The Heiltsuk Tribal Council and others had sought the material because it deals with DFO's aboriginal fisheries strategy, or AFS. Under it, bands get annual authorizations to fish for food, social, ceremonial and commercial needs.

The government of Canada argued the material contained sensitive information, the release of which could damage its ability to negotiate future agreements.

"The most sensitive component of the … documents is the sets of instructions that are given to DFO negotiators, and in particular, the maximum numbers of fish and maximum funding amount that the DFO negotiators are permitted to agree to in FSC agreements," Judge Cohen states in his ruling.

One key piece of information contained in the documents is described as an "end-point outcome percentage," which refers to a secret number DFO negotiators were not to exceed, when negotiating catch limits with bands.

Judge Cohen ruled some of the documents being sought could be withheld, because releasing them would be damaging to the public interest. But he said "the end-point outcome percentage document" should be provided because it contained information that was key to his inquiry.

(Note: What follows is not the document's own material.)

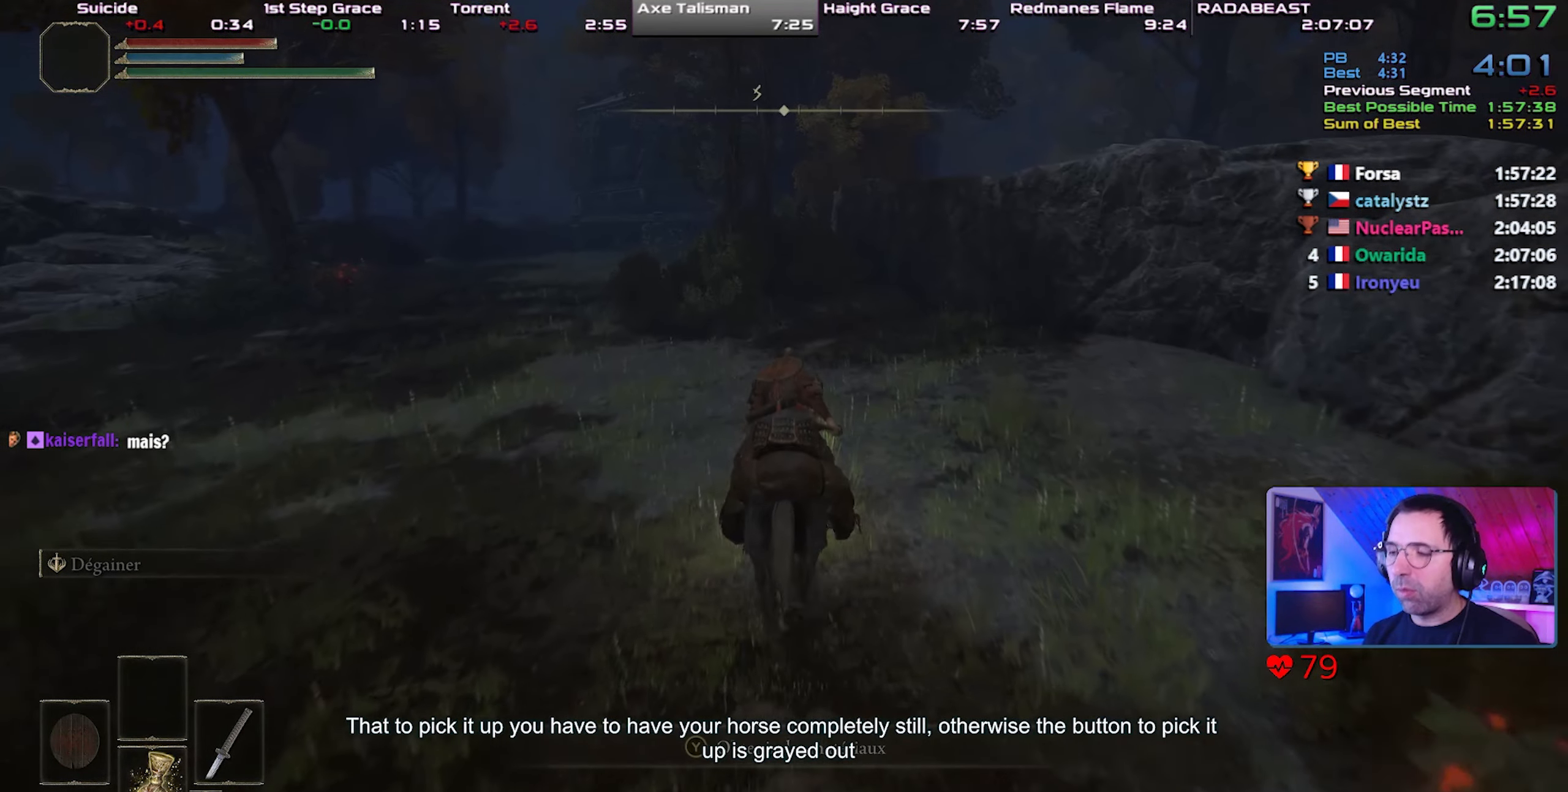
Gameplay with a controller (PlayStation layout); each line is a JSON object with the inputs held at the frame after it. "events" lists button and stick changes between this image and that frame as [ms after this image, input, new state], when the widget could be followed in between.
{"buttons": [], "left_stick": "center", "right_stick": "center", "events": []}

"Despite the finding that there may be harm to the public interest if that document is disclosed, I find that the harm to this inquiry's ability to carry out its mandate, without the information contained in that document, requires that it be disclosed," Judge Cohen wrote.

He left a way for the government to withhold the material, however, if it provided certification that the documents are cabinet confidences.

Mr. Wouters letter did that.

The Cohen Commission was appointed by Prime Minister Stephen Harper to investigate the decline of sockeye salmon after the 2009 run in the Fraser collapsed, when only one million of an anticipated 10 million fish returned.

The hearings will resume Nov. 4-10, for final oral submissions by the more than 20 lawyers that are representing various participant groups.